Moscou, capitale internationale du sida ? C’est en tout cas dans la capitale russe que doit se tenir, du 23 au 25 mars, la cinquième conférence sur le VIH en Europe de l’Est et en Asie centrale. Un rendez-vous important. Cette région est en effet l’une des seules au monde où l’épidémie continue d’avancer, notamment en Russie et en Ukraine, où se concentrent 85 % des cas de séropositivité.

Mais le choix de Moscou ne fait pas l’unanimité. « Cette conférence ne devrait pas se tenir dans un pays où les lois combattent tout ce qui doit être fait pour lutter contre le VIH avec humanité et efficacité », écrivent plusieurs ONG dans une lettre ouverte, adressée en octobre à l’Onusida, co-organisateur de la conférence.

Le problème des traitements de substitution pour la drogue

Ces ONG déplorent que les usagers de drogues prenant des traitements de substitution ne puissent participer à la conférence, ces traitements étant interdits en Russie. « N’oublions pas que, depuis la fermeture (en 2014) des programmes de substitution en Crimée sur décision des officiels russes, plus de 100 usagers sont morts », soulignent ces associations.

Le patron de l’Onusida, Michel Sidibé, a répondu qu’aucun sujet ne serait évité lors de la conférence. « Nous espérons qu’elle sera un forum, permettant aux nombreux pays qui ont des programmes de substitution de faire part de leur expérience, y compris aux représentants de la fédération de Russie », indique-t-il dans un courrier de janvier.

30 % de nouvelles infections entre 2000 et 2014

Cela fait maintenant plusieurs années que l’épidémie en Europe de l’Est est au cœur des grandes conférences internationales sur le sida. Avec des prises de position où il est autant question de médecine que de politique ou de droits de l’homme.

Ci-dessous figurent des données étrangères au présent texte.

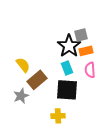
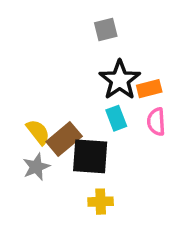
gray square: (81, 35) -> (106, 30), moved
yellow semicircle: (23, 65) -> (38, 132), moved
black square: (67, 90) -> (90, 156), moved

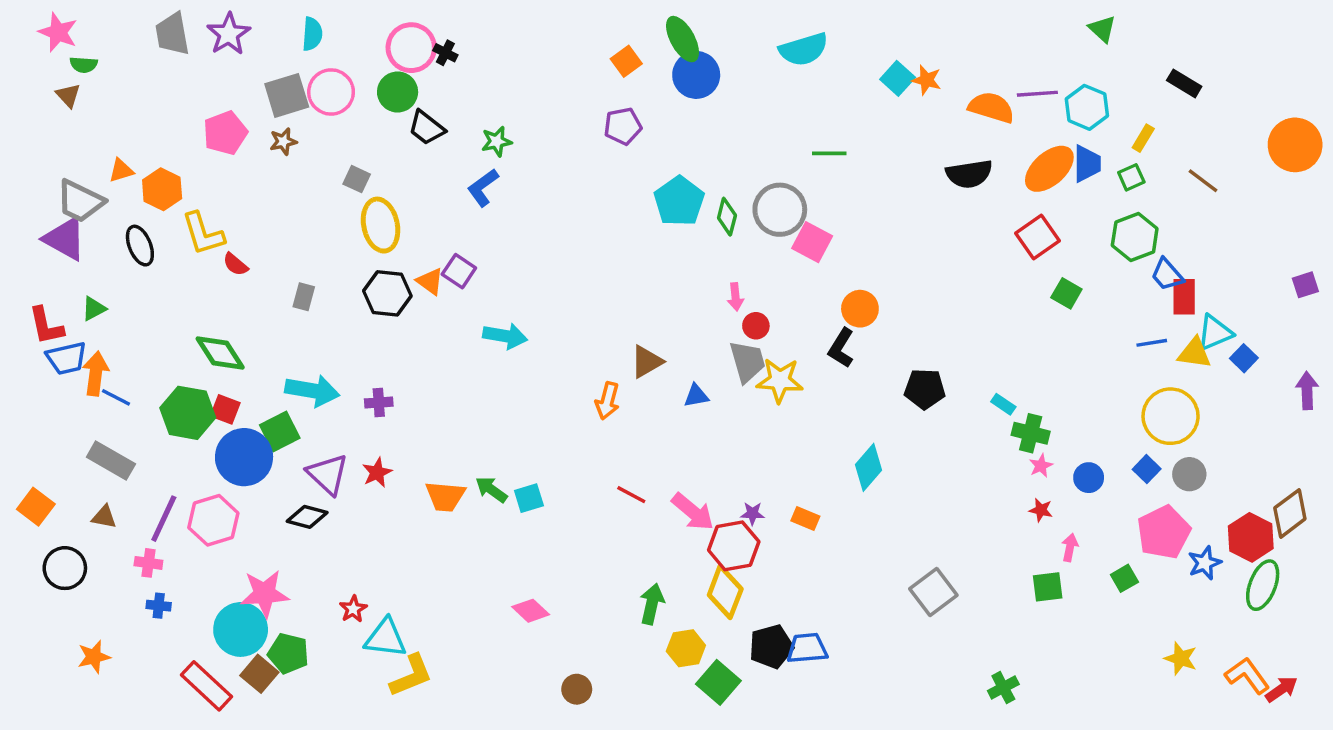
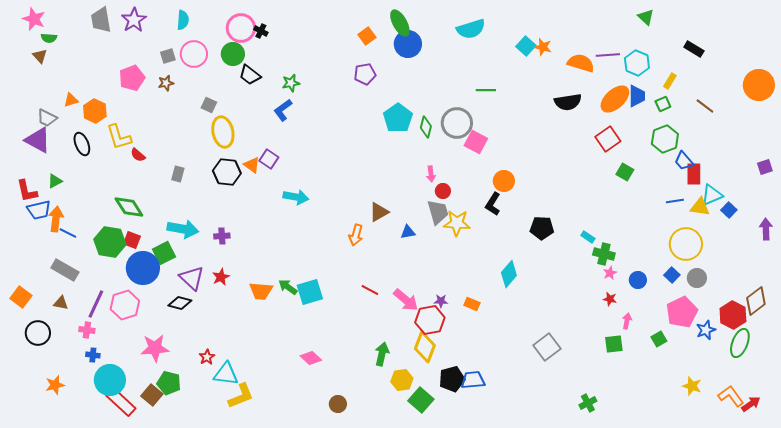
gray square: (287, 95) -> (168, 56), size x0.6
gray trapezoid: (80, 201) -> (47, 118), size x0.7
cyan square: (529, 498) -> (310, 292), size x1.5
cyan circle: (241, 629) -> (110, 380), moved

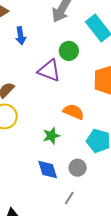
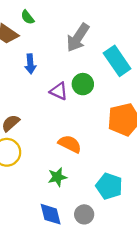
purple triangle: (49, 70) -> (59, 91), moved, size x0.7
orange semicircle: (74, 112) -> (70, 144), moved

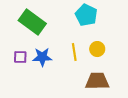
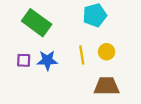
cyan pentagon: (86, 15) -> (95, 15), turned 30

Sur un plan épidémiologique, la situation n’a pourtant rien de comparable avec ce qui se passe sur le continent africain. Fin 2014, 25 millions de personnes vivaient avec le VIH en Afrique subsaharienne, contre 1,5 million de personnes en Europe de l’Est et en Asie centrale.

Mais en Afrique, la dynamique de l’épidémie est à la baisse puisque les nouvelles infections ont chuté de 41 % entre 2000 et 2014, alors qu’en Europe de l’Est, le VIH ne cesse de flamber avec une hausse de 30 % des nouvelles infections sur la même période.

Une épidémie chez les usagers de drogue

Les militants anti-sida enragent, car cette épidémie aurait pu être enrayée très tôt. Dans la région, le VIH a commencé à se propager à la fin des années 1980, principalement chez les usagers de drogues.

À une époque où, scientifiquement, il existait déjà de nombreuses preuves de l’efficacité de la réduction du risque chez les usagers de drogue, avec deux grands axes : la mise à disposition de seringues propres et la délivrance de traitements de substitution (méthadone et buprénorphine) pour aider les toxicomanes à décrocher peu à peu de l’héroïne.

« La politique l’a emporté sur la science »

« Mais la Russie a toujours refusé ces solutions pour appliquer une politique ultra-sécuritaire de pénalisation des usagers de drogue », souligne Fred Bladou, de l’association française Aides.

Une politique désormais appliquée dans les territoires conquis par la Russie en Ukraine. « La politique l’a emporté sur la science », tempêtait le professeur Michel Kazatchkine, envoyé spécial des Nations unies pour le sida en Europe de l’Est, après la fermeture des programmes de substitution en Crimée en mai 2014.